* **PROBLEM DETAILS**
List every numbered warning-sign heading that appears in the head lice article.

* **EXTRACT PROVIDED**
- Opening Delimiter -

Head Lice

Signs That Your Child May Have Lice

Lice are the bane of many parents’ existence. Even just the word lice gives us the creepy crawlies! Any parent that has suffered through their child having lice (a tiny, wingless parasitic insect that loves human hair) knows they never want to go through it again! Although lice sound dangerous, they are quite harmless (if caught early) and a very common problem among kids between the ages of 3- and 12-years-old. Lice is easily spread in group settings where they can happily and hungrily spread from child to child.

The problem with ridding a household of lice is that they are extremely contagious and difficult to kill for good. Even though their bites don’t cause any diseases, they can cause painfully inflamed irritation and itchiness in a child’s scalp, and the persistent scratching can lead to a severe infection if left untreated.

Parents, be on the lookout for any of these 14 warning signs that a child (or even adult) has lice…

1. Itching

A child who is incessantly complaining of an itchy scalp is one of the most common signs of lice! An itchy scalp is an allergic reaction to the bites of lice, and it’s actually the saliva or feces of lice that cause an itchy sensation that just doesn’t seem to go away. The onset of itching depends on how sensitive your child’s skin is to the lice—oftentimes it can take up to 6-weeks for kids to start scratching after an infection.

2. Irritated Scalp

We’ve already established that the saliva and feces from lice is what causes the urge to scratch. The constant itching will eventually result in skin irritation and a painfully inflamed scalp. It could even lead to an infection if left untreated.

3. Lice Eggs (Or Nits)

Before the chicken came the egg and the same goes for lice. In this case, lice eggs (or nits) appear as tiny yellow, tan, or brown dots in the hair. Adult lice lay their eggs on hair shafts, close to the scalp, where the temperature is balmy for hatching within 1- to 2-weeks’ time. If you start to see little dots that look like dandruff in your child’s hair, try to brush them off. If they stick, your child likely has lice nits.

4. Sores and Infection

If the nits hatch, lice will start to crawl through the hair and bite your child’s scalp, which causes small red bumps or sores that start to crop up on the head. As they get more and more bites, they scratch more and these areas can become tender. If they become infected, they will ooze and crust over.

5. Irritability

Obviously, there’s nothing fun about having a case of head lice. Chances are if your child does have lice, the more they will itch and the more irritable their mood will become.

6. A Notice From School

Once it reaches the point where a school or daycare facility finds it necessary to send a note home with parents to alert them about a head lice breakout circulating amongst the kids, your child may already have an infestation. When you receive a notice from school, you should immediately check your child’s scalp for lice or nits to give you the best chances of preventing an infestation in your home.

While your instinct might be to freak out, Reader’s Digest reassures that lice are harmless and don’t carry disease or indicate poor housekeeping. “They’re simply a parasite transmitted via head-to-head contact,” writes the source. Also, they can’t hop, fly, or jump (although they can be projected through static electricity), so taking your kid out of school or changing their routine isn’t necessary. Instead, go over with them how they can prevent the lice from spreading, for example, not touching other kids heads and discouraging sharing hats and hair supplies.

- Closing Delimiter -

* **DATASET CONTENT**
- Opening Delimiter -

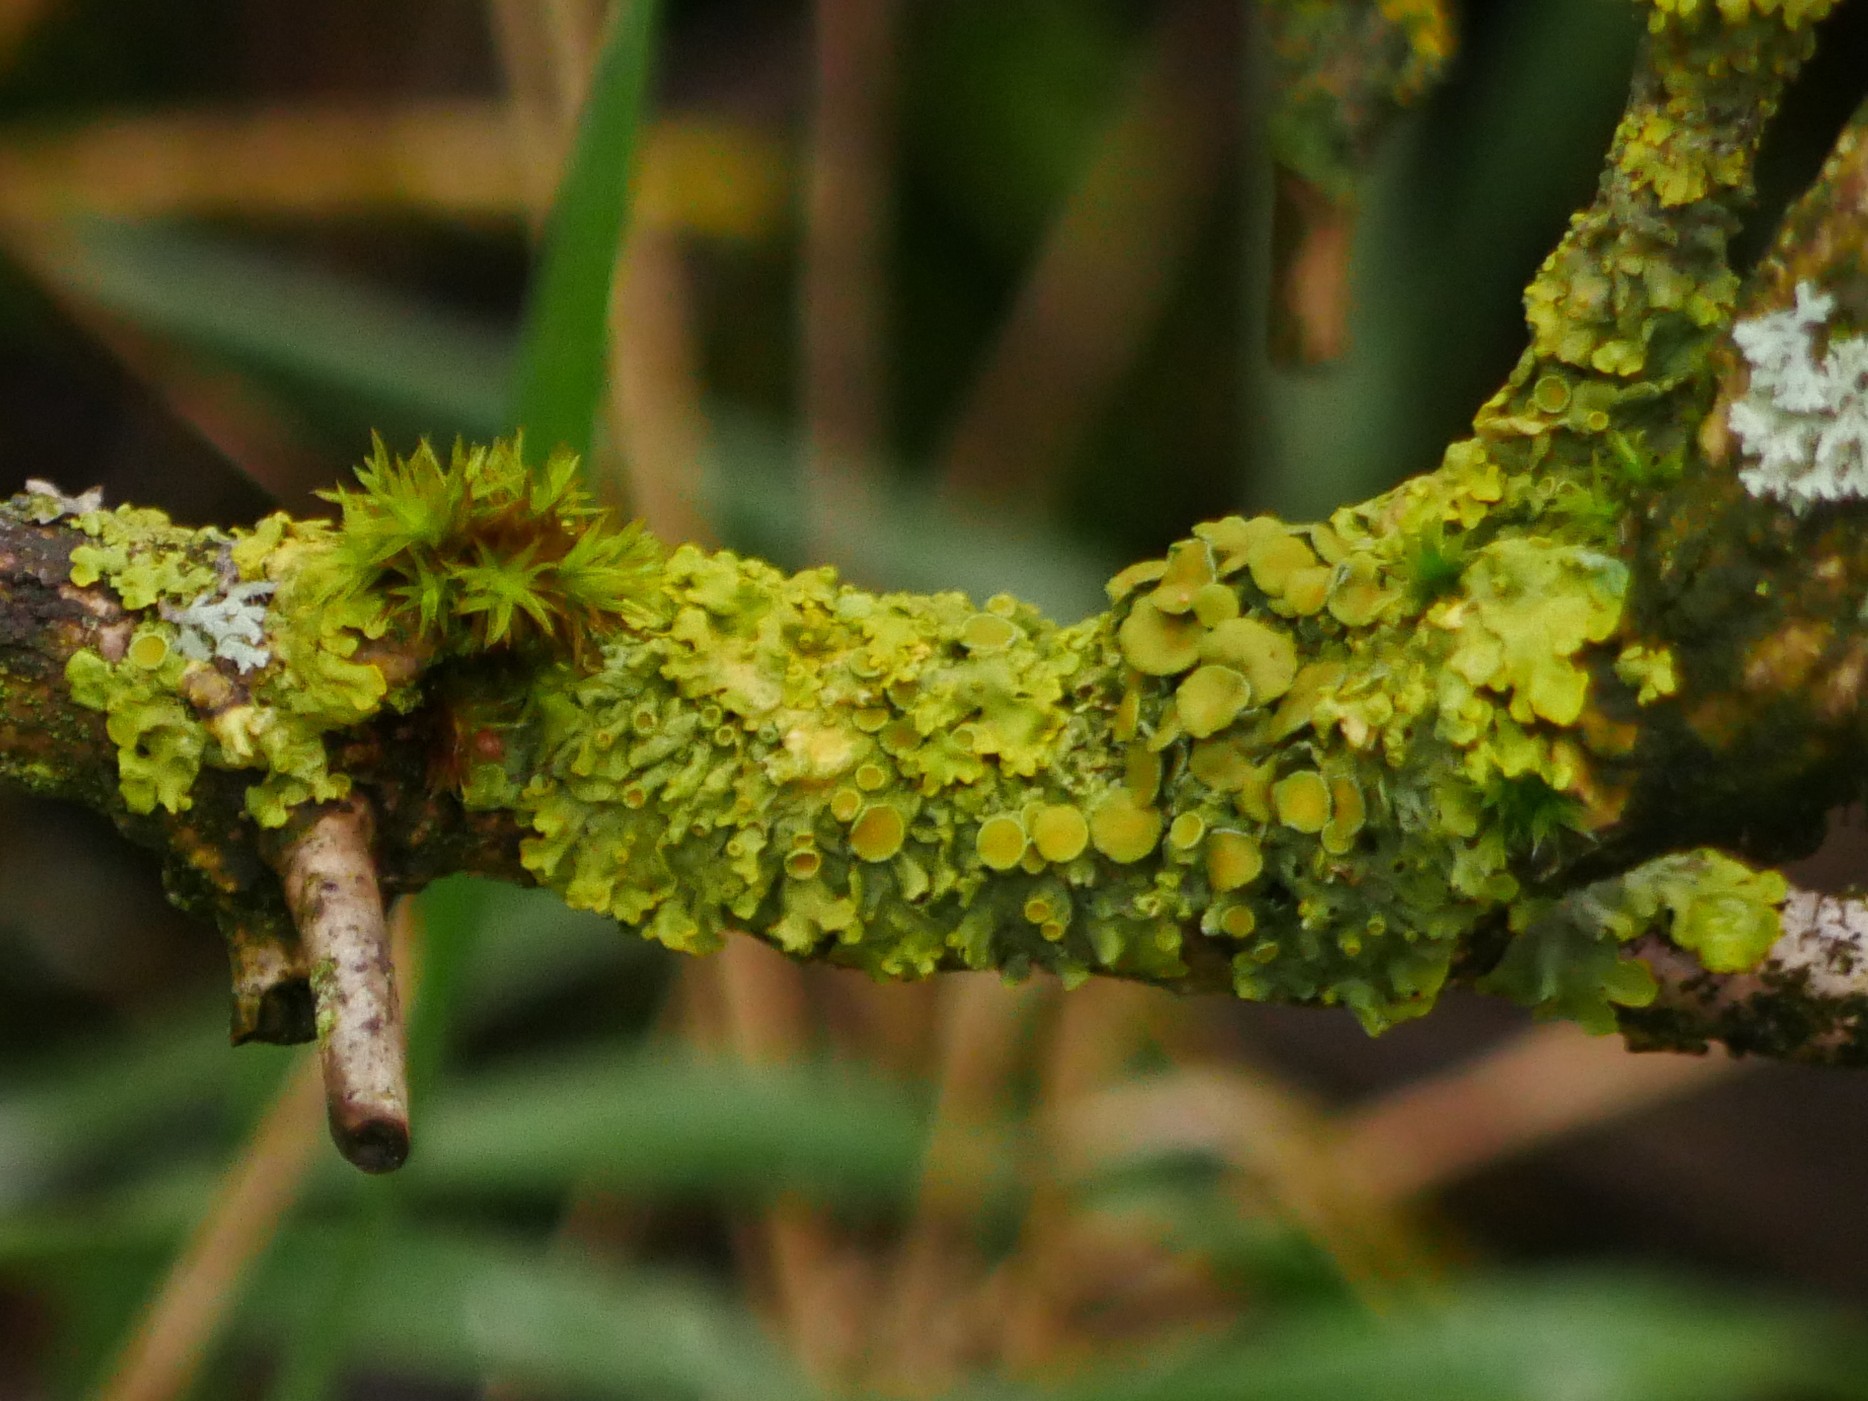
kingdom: Fungi
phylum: Ascomycota
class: Lecanoromycetes
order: Teloschistales
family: Teloschistaceae
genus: Xanthoria
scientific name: Xanthoria parietina
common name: Common orange lichen
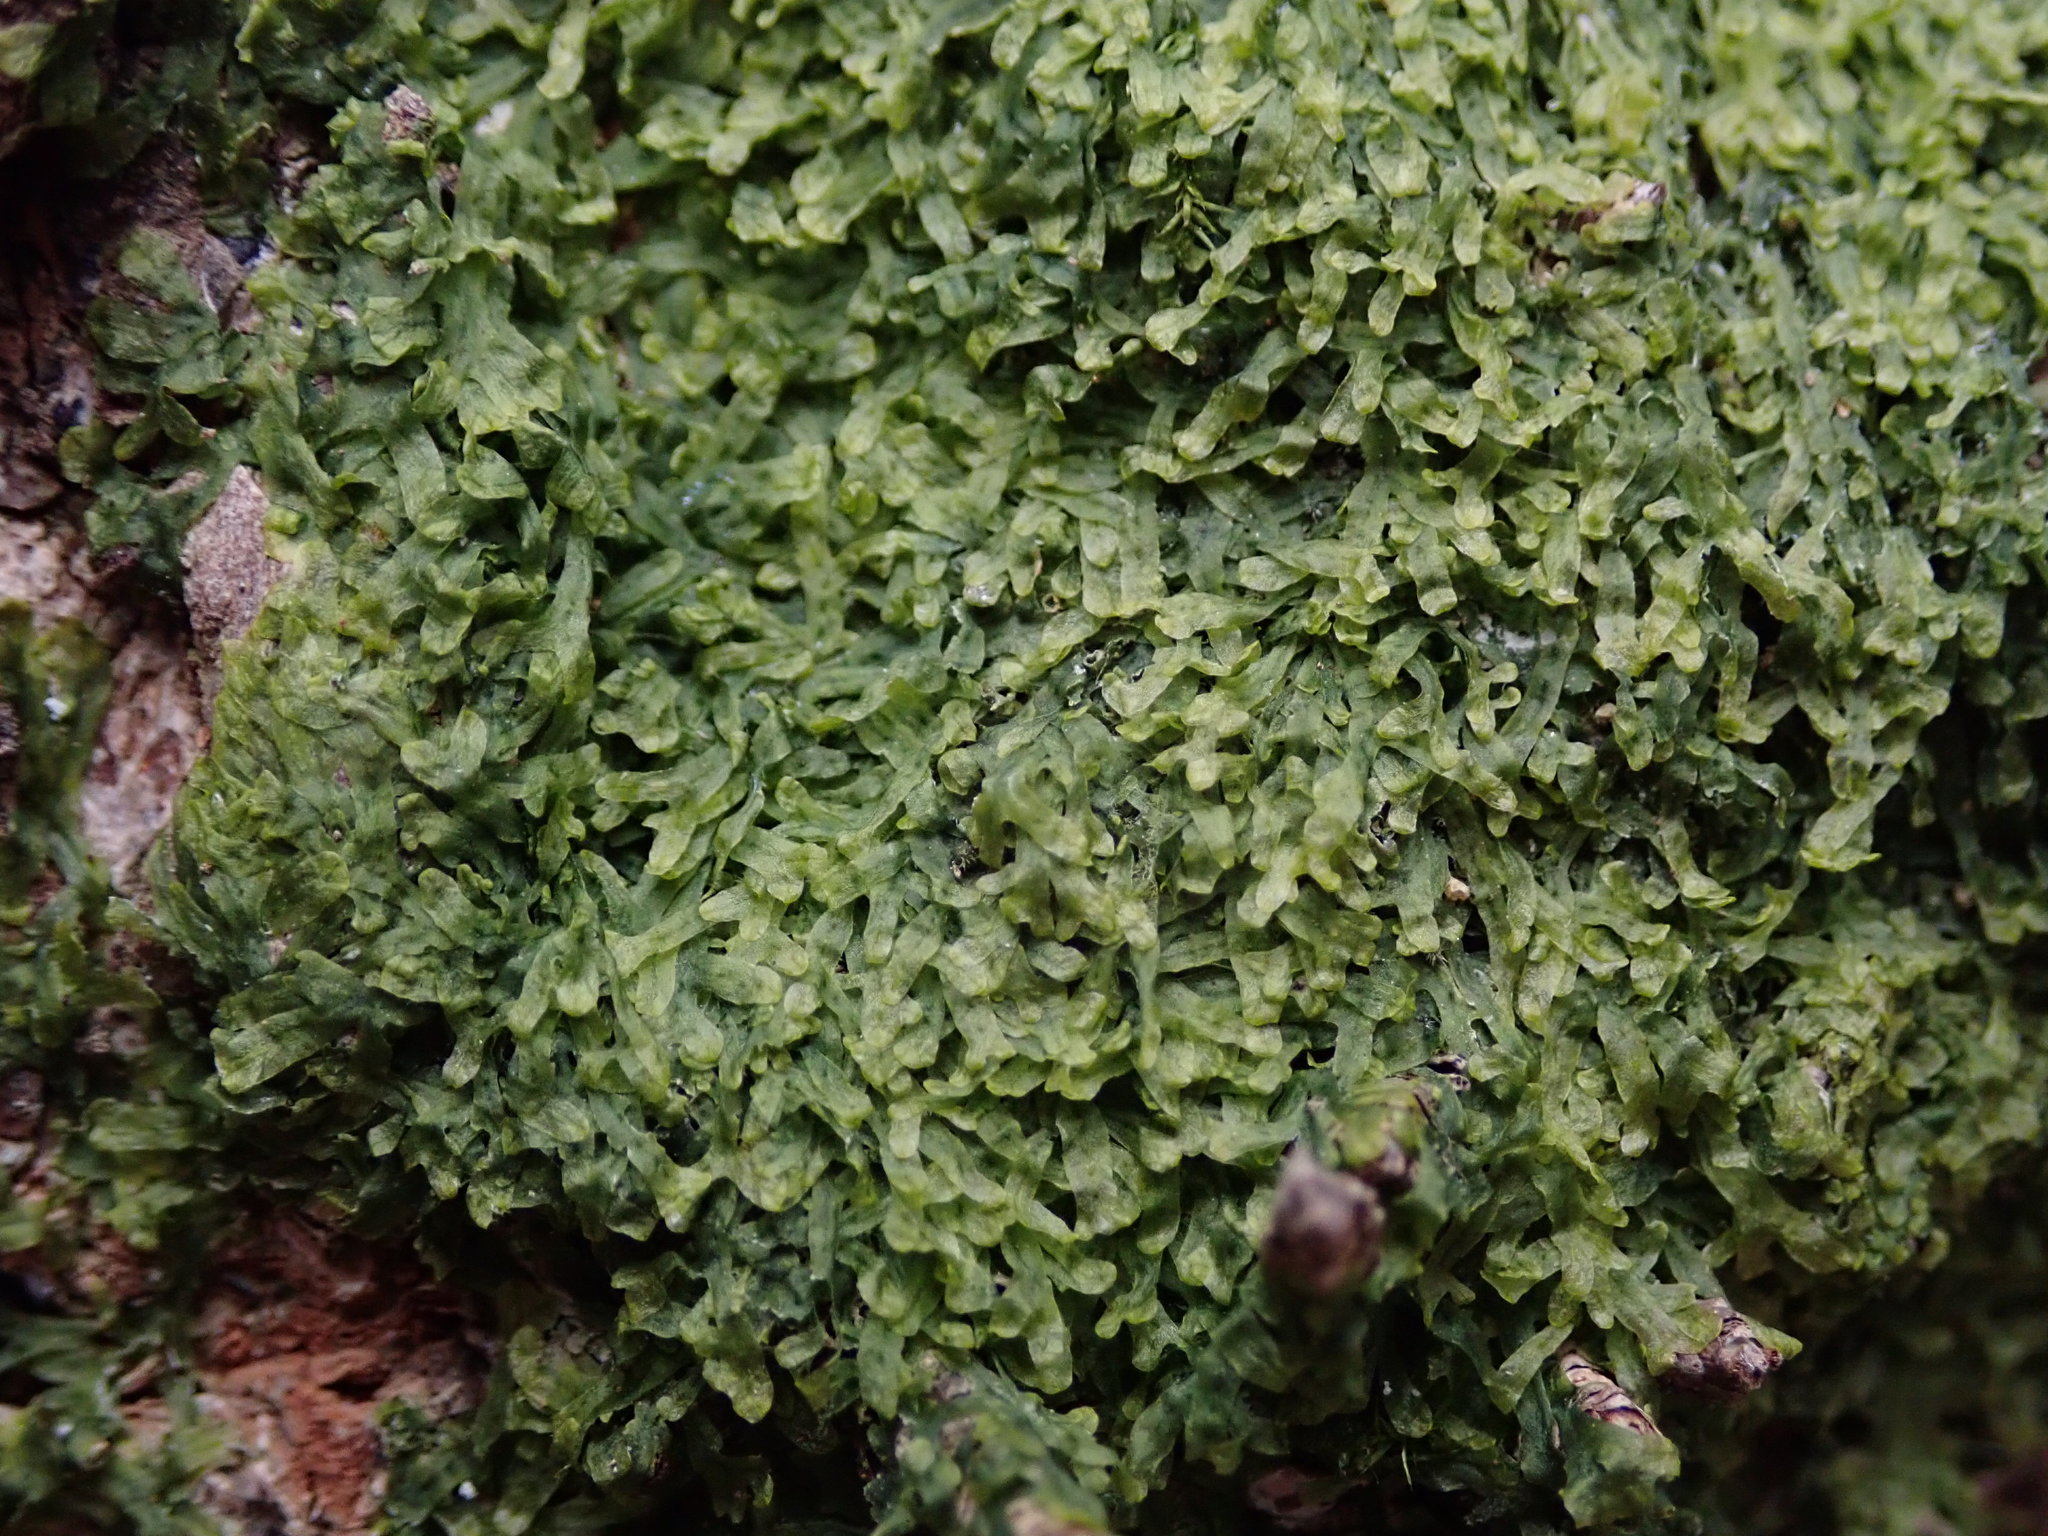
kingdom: Plantae
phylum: Marchantiophyta
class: Jungermanniopsida
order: Metzgeriales
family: Metzgeriaceae
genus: Metzgeria
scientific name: Metzgeria furcata
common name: Forked veilwort
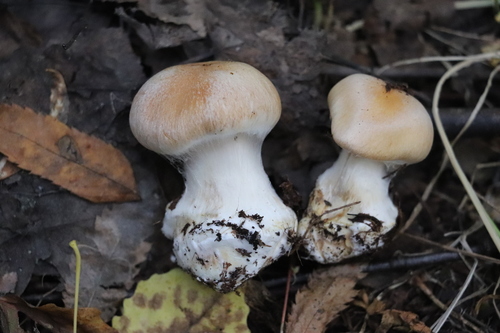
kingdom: Fungi
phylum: Basidiomycota
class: Agaricomycetes
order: Agaricales
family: Cortinariaceae
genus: Cortinarius
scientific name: Cortinarius
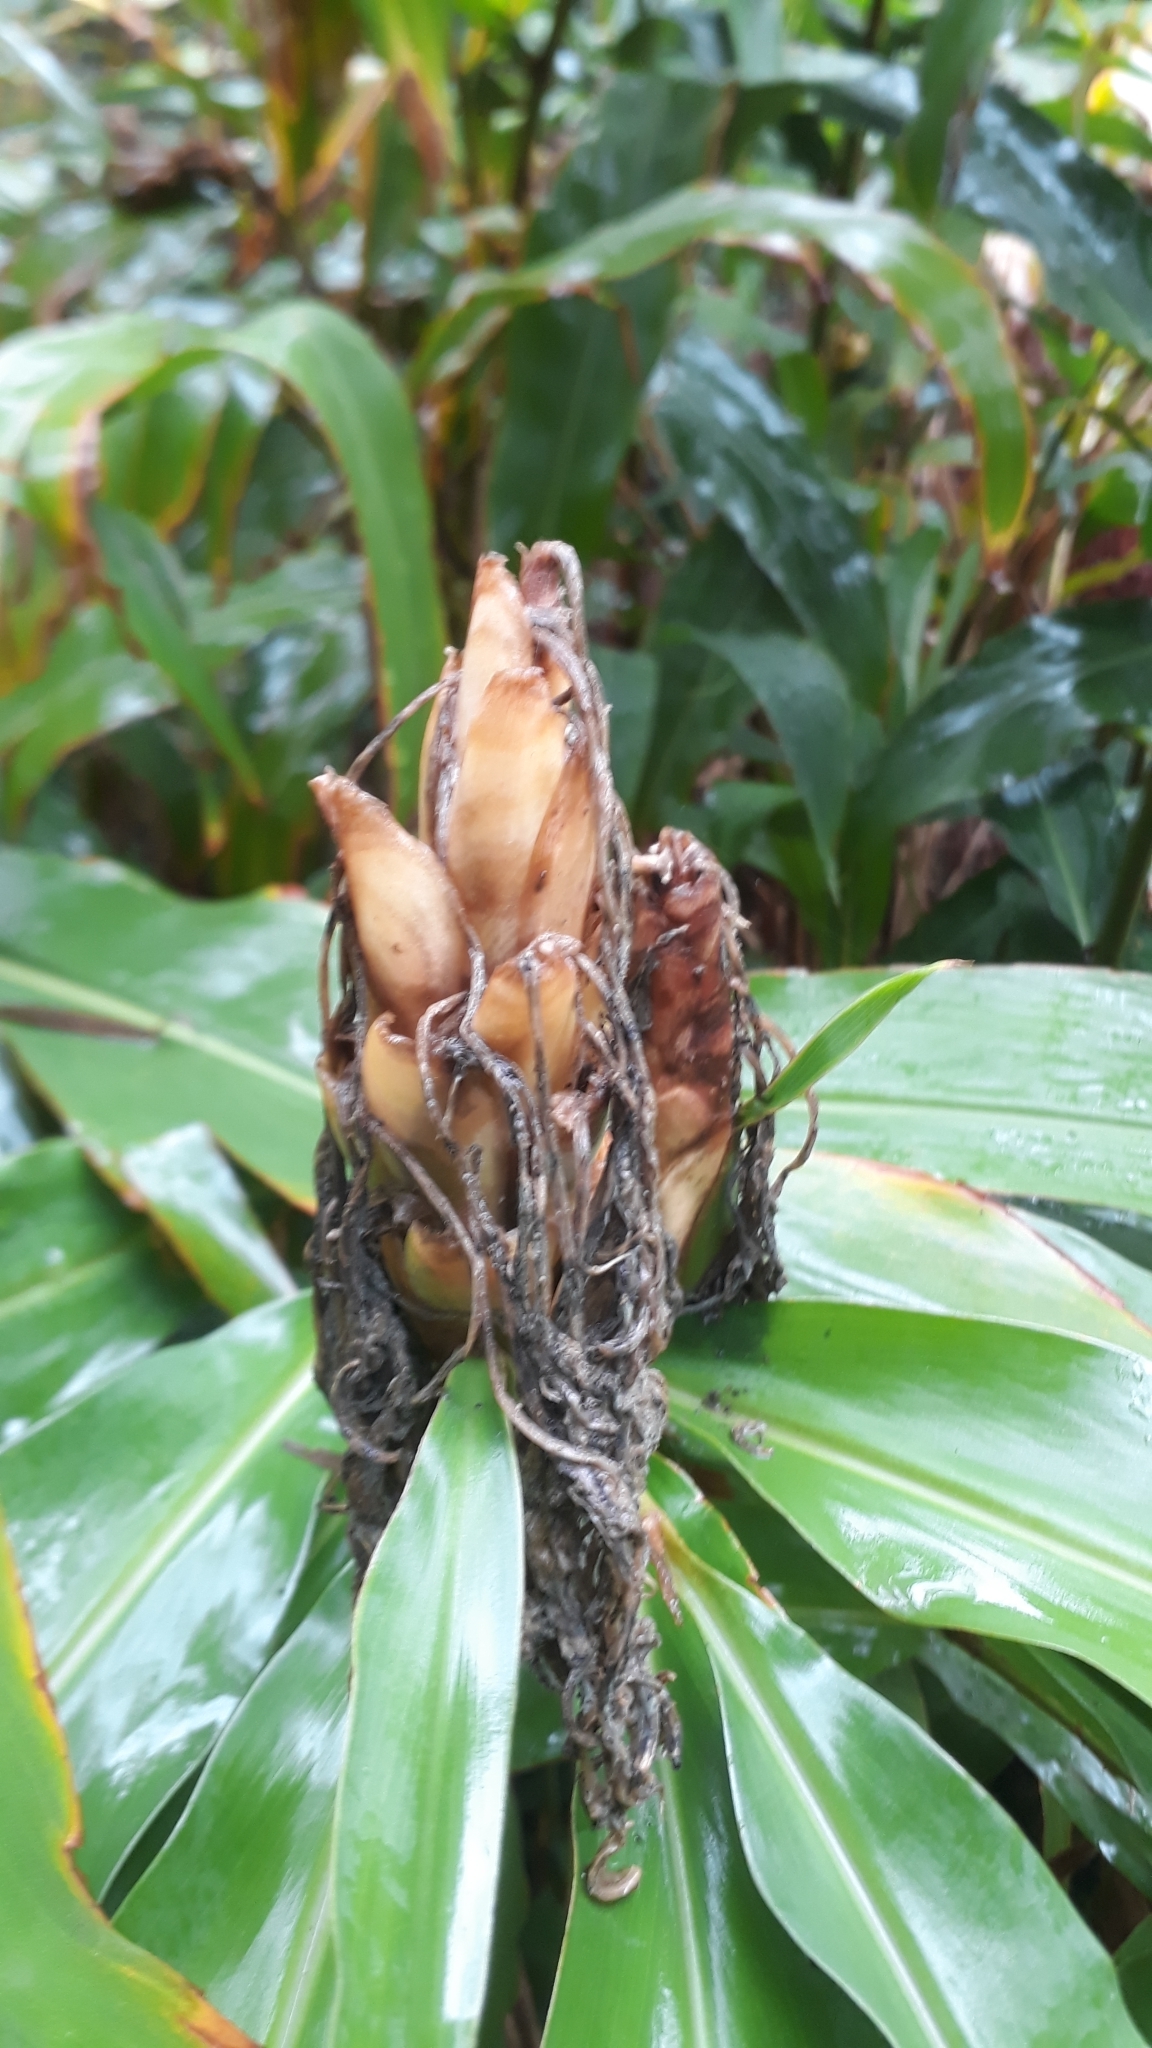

- Closing Delimiter -

* **SOLUTION BELOW**
1. Itching
2. Irritated Scalp
3. Lice Eggs (Or Nits)
4. Sores and Infection
5. Irritability
6. A Notice From School